→ **SET OF TASKS**:
A - Decide whether each statement agrees with the whistle-blowing abstract: (i) the model it develops has three stages; (ii) it finds benefit-based rewards superior to productivity-based rewards; (iii) the article was last revised in 2024. Answer yes or no for each and quote the deciding words.
B - Repeat word for word the part of the whistle-blowing abstract between "In this article" and "to benefit-based rewards.", inclusive.
--- PASSAGE TO READ Enclosed Below ---
Whistle-Blowing and the Incentive to Hire

22 Pages Posted: 23 Aug 2018 Last revised: 26 Jan 2024

See all articles by Jef De Mot

Jef De Mot

University of Münster

Murat C. Mungan

Texas A&M University School of Law

Date Written: August 22, 2018


In this article we focus on a previously neglected cost of whistle-blower awards: employers may base their hiring decisions, on the margin, not on the productivity of an employee but rather on the probability that the employee will become a whistle-blower. We develop a three-stage model to examine how productivity losses due to distortions at the hiring stage influence optimal whistle-blower rewards. We characterize optimal rewards for whistle-blowing, and show that the size of these rewards depends on the harm from crime, the punishment for crime, and the relative responsiveness of the employer's hiring decisions and offending decisions. Moreover, when rewards can be chosen according to either the benefits of the employer from offending or the productivity of the worker being hired, productivity-based rewards are superior to benefit-based rewards.
--- End of Enclosed PASSAGE TO READ ---
--- GIVEN RECORDS Enclosed Below ---
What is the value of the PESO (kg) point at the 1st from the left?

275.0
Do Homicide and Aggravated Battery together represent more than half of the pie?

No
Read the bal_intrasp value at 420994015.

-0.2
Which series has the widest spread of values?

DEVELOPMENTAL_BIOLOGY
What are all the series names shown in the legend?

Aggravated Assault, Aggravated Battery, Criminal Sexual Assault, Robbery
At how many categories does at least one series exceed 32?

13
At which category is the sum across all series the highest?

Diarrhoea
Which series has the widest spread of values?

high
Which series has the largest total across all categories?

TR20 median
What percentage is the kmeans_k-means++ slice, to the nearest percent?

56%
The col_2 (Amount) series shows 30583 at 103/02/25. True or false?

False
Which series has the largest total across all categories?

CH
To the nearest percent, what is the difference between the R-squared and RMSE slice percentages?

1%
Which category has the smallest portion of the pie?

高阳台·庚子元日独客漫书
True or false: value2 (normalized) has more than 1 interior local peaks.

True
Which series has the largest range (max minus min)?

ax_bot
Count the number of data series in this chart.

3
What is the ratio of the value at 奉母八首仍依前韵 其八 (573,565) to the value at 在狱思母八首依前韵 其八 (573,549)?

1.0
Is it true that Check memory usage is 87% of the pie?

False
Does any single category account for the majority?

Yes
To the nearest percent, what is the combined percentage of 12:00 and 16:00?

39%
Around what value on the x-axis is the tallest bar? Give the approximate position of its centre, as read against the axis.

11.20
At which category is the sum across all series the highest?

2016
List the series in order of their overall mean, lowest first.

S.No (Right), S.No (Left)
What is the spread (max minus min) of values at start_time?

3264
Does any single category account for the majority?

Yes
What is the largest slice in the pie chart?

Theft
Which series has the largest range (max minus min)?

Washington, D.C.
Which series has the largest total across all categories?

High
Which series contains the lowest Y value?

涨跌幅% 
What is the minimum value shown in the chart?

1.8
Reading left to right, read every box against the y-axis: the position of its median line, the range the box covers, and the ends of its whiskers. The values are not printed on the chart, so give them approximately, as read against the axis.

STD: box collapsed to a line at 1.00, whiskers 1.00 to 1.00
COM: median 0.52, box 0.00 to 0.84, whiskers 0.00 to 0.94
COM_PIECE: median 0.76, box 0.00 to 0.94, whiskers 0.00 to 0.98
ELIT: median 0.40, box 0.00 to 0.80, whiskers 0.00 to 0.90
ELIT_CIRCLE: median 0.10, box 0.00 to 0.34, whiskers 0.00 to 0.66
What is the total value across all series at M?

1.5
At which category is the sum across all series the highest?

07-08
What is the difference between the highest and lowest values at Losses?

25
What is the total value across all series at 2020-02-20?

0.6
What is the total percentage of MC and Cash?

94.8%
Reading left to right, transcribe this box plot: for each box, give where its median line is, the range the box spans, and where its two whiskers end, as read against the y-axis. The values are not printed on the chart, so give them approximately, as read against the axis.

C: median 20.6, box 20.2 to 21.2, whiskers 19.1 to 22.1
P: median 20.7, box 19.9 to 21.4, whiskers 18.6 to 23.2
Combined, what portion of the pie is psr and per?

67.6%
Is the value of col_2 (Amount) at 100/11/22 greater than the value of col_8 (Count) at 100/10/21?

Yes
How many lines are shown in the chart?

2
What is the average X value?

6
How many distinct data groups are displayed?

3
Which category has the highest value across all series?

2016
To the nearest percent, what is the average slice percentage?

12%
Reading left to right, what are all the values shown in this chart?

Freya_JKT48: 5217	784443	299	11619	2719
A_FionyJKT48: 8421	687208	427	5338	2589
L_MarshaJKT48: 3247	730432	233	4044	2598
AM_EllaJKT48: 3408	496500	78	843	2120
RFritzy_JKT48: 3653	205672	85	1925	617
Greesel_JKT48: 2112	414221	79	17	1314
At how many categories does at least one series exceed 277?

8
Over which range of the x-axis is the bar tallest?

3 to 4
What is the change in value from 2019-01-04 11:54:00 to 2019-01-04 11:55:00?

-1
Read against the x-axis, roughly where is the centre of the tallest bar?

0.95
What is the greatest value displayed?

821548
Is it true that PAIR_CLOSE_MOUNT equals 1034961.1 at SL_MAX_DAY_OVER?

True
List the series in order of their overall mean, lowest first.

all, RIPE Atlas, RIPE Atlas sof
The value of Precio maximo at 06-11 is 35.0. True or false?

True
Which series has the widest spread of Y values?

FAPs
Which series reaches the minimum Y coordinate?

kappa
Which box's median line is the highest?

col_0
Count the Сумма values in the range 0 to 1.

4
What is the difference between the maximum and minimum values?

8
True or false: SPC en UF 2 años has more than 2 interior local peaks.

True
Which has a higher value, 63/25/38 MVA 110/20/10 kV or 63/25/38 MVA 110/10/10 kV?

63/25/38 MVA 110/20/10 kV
--- End of Enclosed GIVEN RECORDS ---
→ **YOUR WRITTEN ANSWERS**:
A -
(i) Yes: "We develop a three-stage model"
(ii) No: "productivity-based rewards are superior to benefit-based rewards"
(iii) Yes: "Last revised: 26 Jan 2024"

B -
In this article we focus on a previously neglected cost of whistle-blower awards: employers may base their hiring decisions, on the margin, not on the productivity of an employee but rather on the probability that the employee will become a whistle-blower. We develop a three-stage model to examine how productivity losses due to distortions at the hiring stage influence optimal whistle-blower rewards. We characterize optimal rewards for whistle-blowing, and show that the size of these rewards depends on the harm from crime, the punishment for crime, and the relative responsiveness of the employer's hiring decisions and offending decisions. Moreover, when rewards can be chosen according to either the benefits of the employer from offending or the productivity of the worker being hired, productivity-based rewards are superior to benefit-based rewards.